Partisan politics has no place in the classroom. It's not proper for a professor to go before a class and promote one party or another. That's not academic scholarship. We're trying to understand the world. I think it's inevitable that as you teach something like modern Middle Eastern history, your point of view as a private individualas human beings we're political animalswill certainly affect your research agendas, your judgments and so forth.
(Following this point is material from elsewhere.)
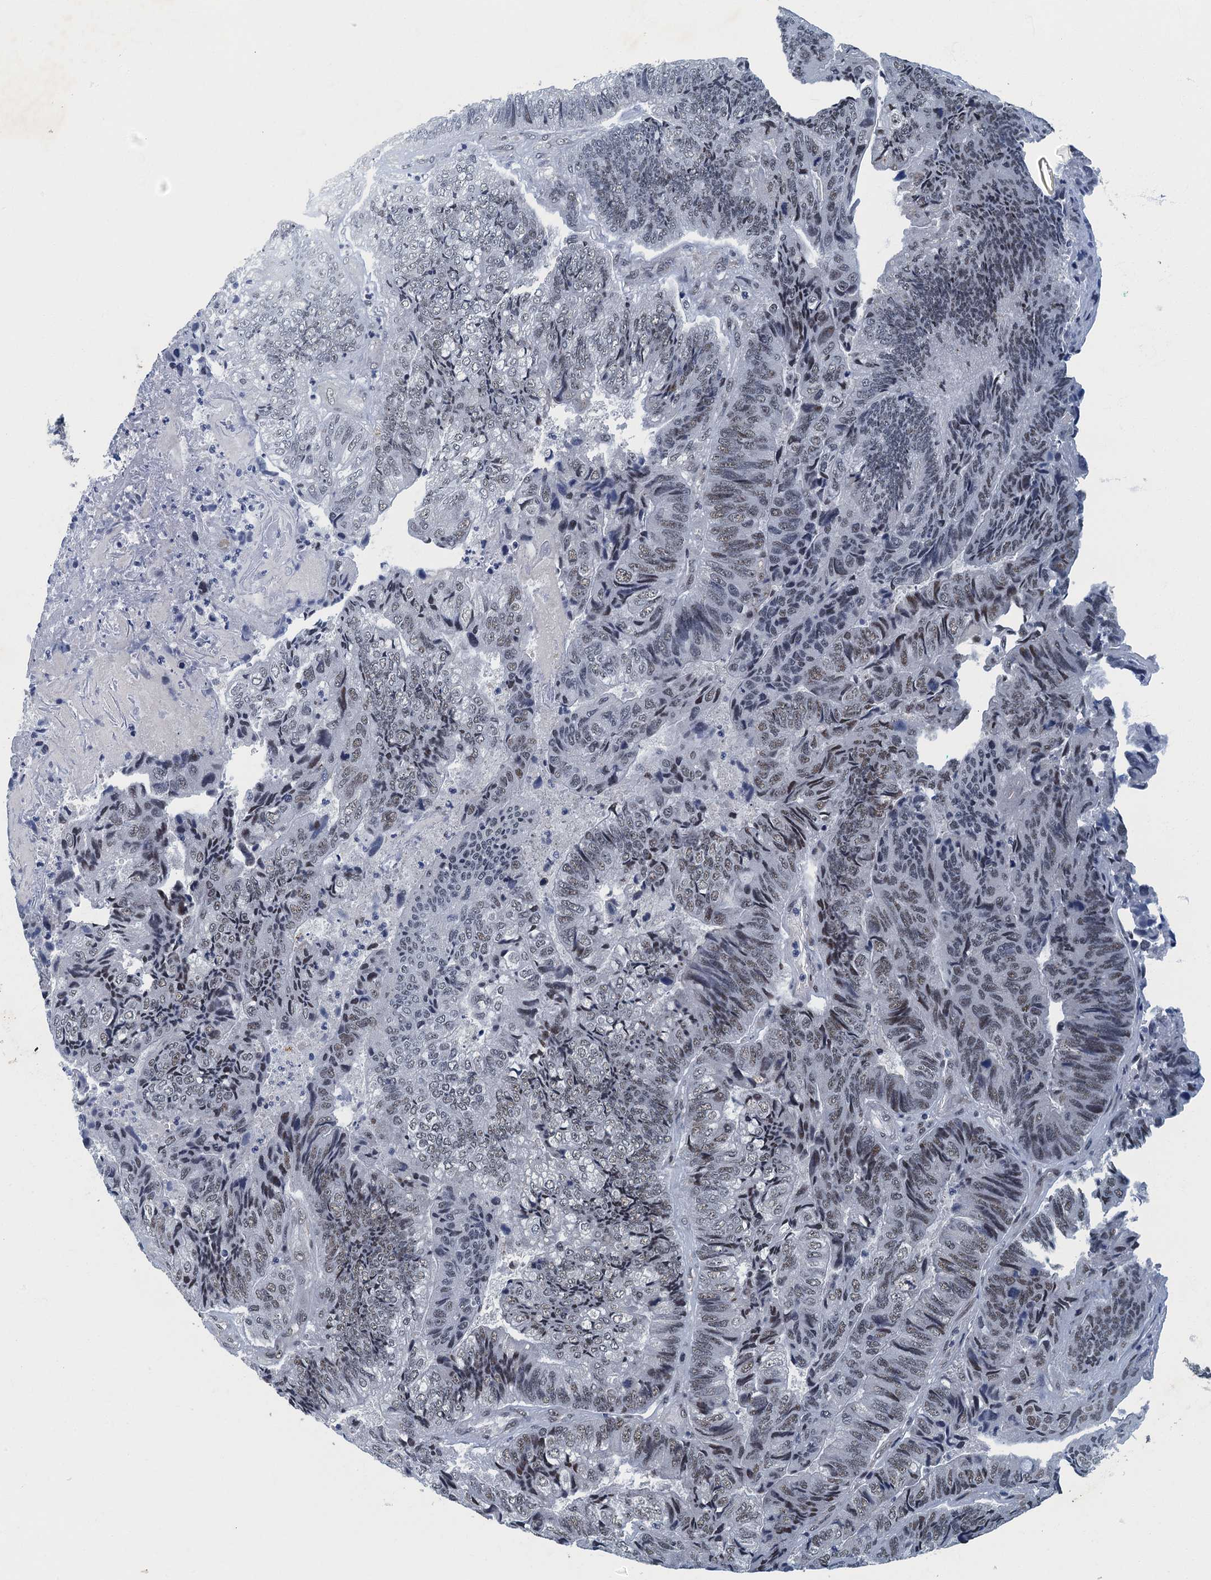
{"staining": {"intensity": "weak", "quantity": "25%-75%", "location": "nuclear"}, "tissue": "colorectal cancer", "cell_type": "Tumor cells", "image_type": "cancer", "snomed": [{"axis": "morphology", "description": "Adenocarcinoma, NOS"}, {"axis": "topography", "description": "Colon"}], "caption": "The histopathology image displays a brown stain indicating the presence of a protein in the nuclear of tumor cells in adenocarcinoma (colorectal).", "gene": "GADL1", "patient": {"sex": "female", "age": 67}}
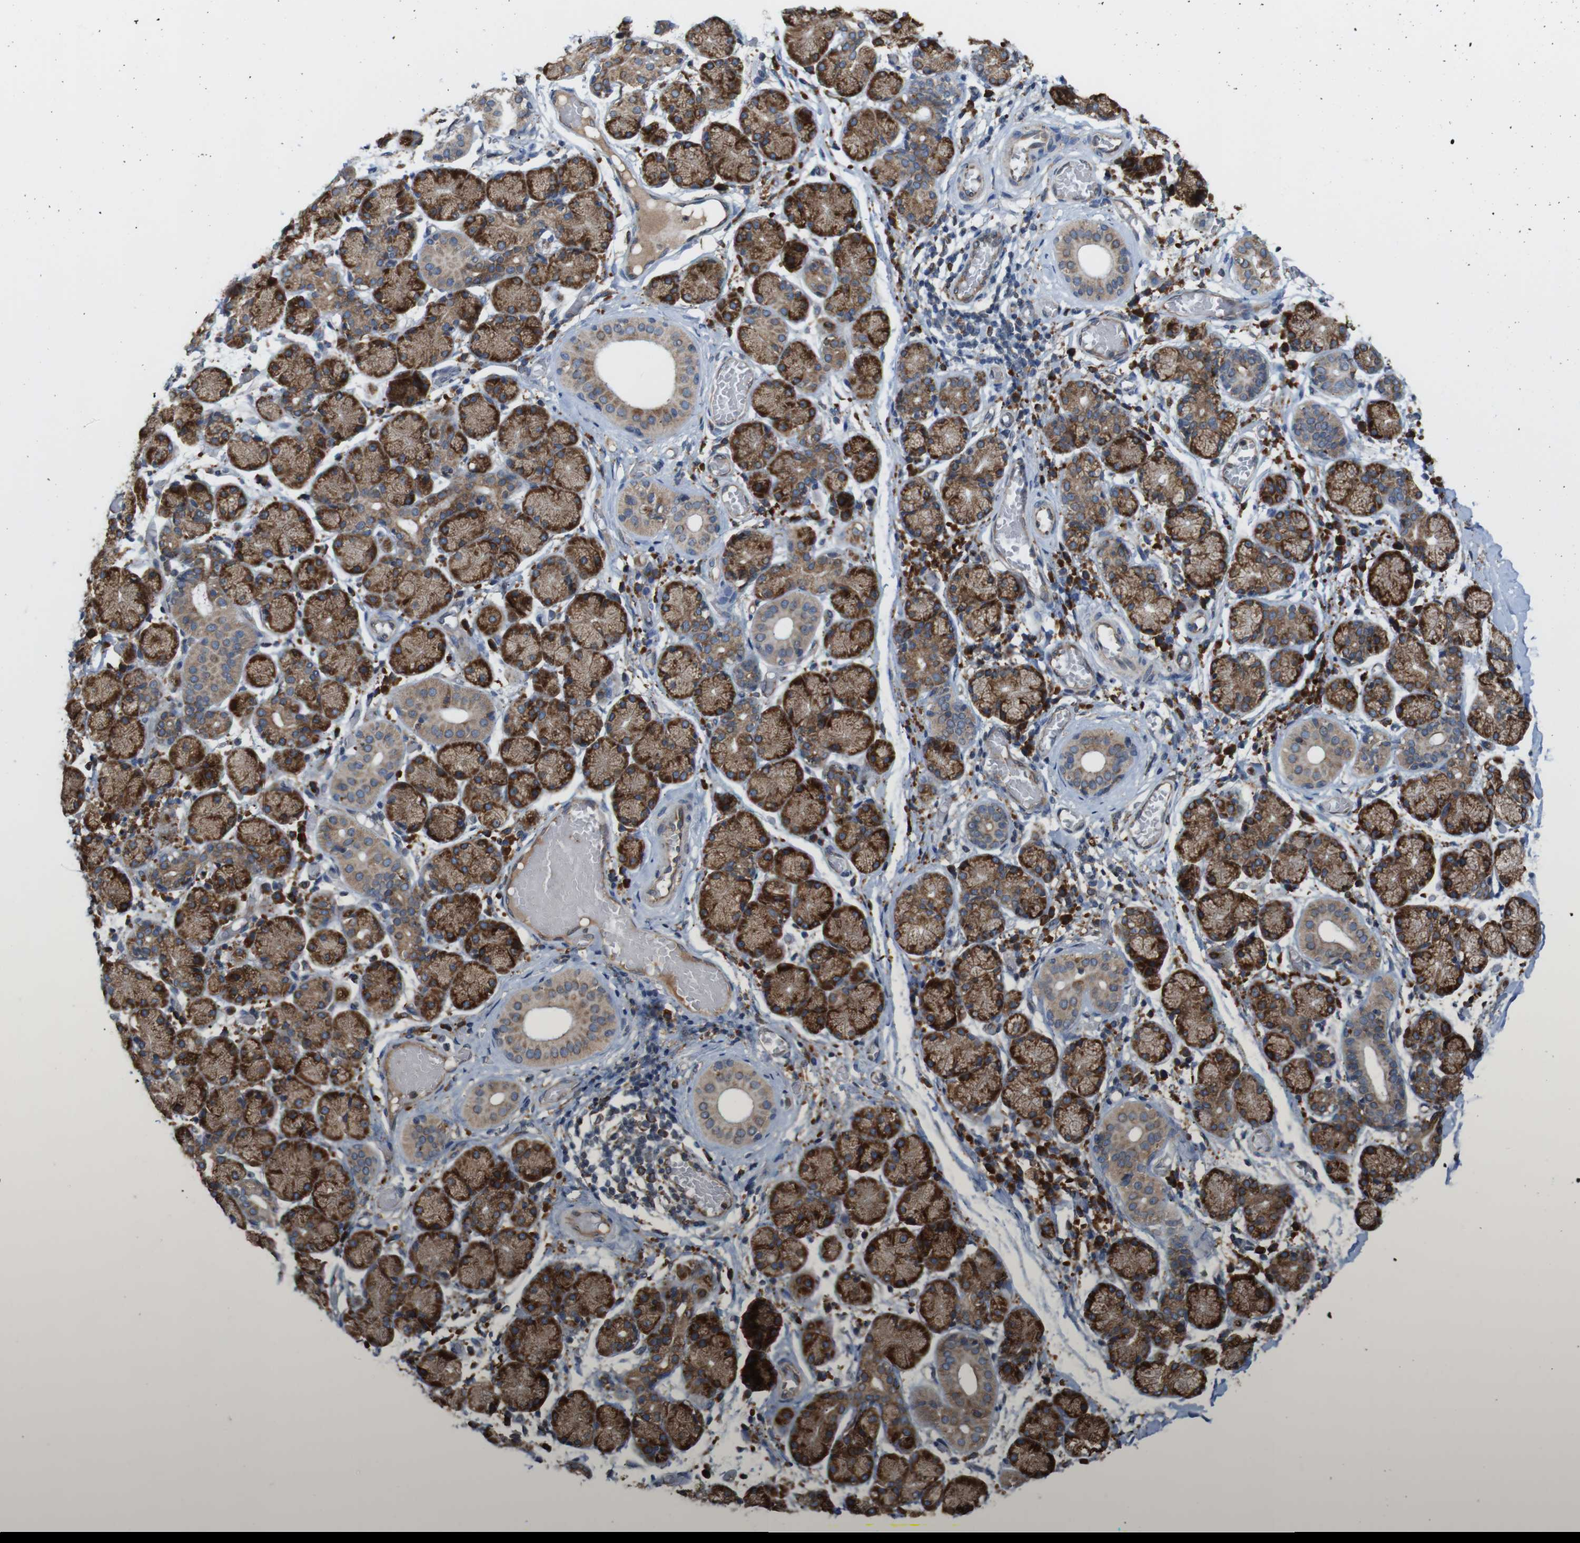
{"staining": {"intensity": "strong", "quantity": ">75%", "location": "cytoplasmic/membranous"}, "tissue": "salivary gland", "cell_type": "Glandular cells", "image_type": "normal", "snomed": [{"axis": "morphology", "description": "Normal tissue, NOS"}, {"axis": "topography", "description": "Salivary gland"}], "caption": "An immunohistochemistry histopathology image of benign tissue is shown. Protein staining in brown highlights strong cytoplasmic/membranous positivity in salivary gland within glandular cells. The staining was performed using DAB (3,3'-diaminobenzidine) to visualize the protein expression in brown, while the nuclei were stained in blue with hematoxylin (Magnification: 20x).", "gene": "UGGT1", "patient": {"sex": "female", "age": 24}}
I think that academic modes of thinking and evidence are anti-partisan in their nature, and so I think things balance out in that way. I reject the argument that balance is achieved by making sure that you have both sides of the story. This is very common in journalism, especially television journalism, and it appeals to politicians and the public. There are not "sides to a story" when doing research. There is evidence, and there are explanations that the evidence reveals. One would not want a cancer institute at a major university to be forced by the government to make sure that they had a balanced view of the causes of cancer and to be forced to hire some researchers who insisted that smoking does not cause cancer. I don't accept the argument of people like David Horowitz that the government should impose some sort of predetermined political balance on academic research. We would end up with a lot of academics in that kind of situation who would maintain that Saddam Hussein had nuclear weapons, which was what was being maintained by think tanks and talking heads on television and government officials, precisely because they did have this flawed idea of "balance" that they were trying to pursue. If actual research had been done, then this error could have easily been exposed.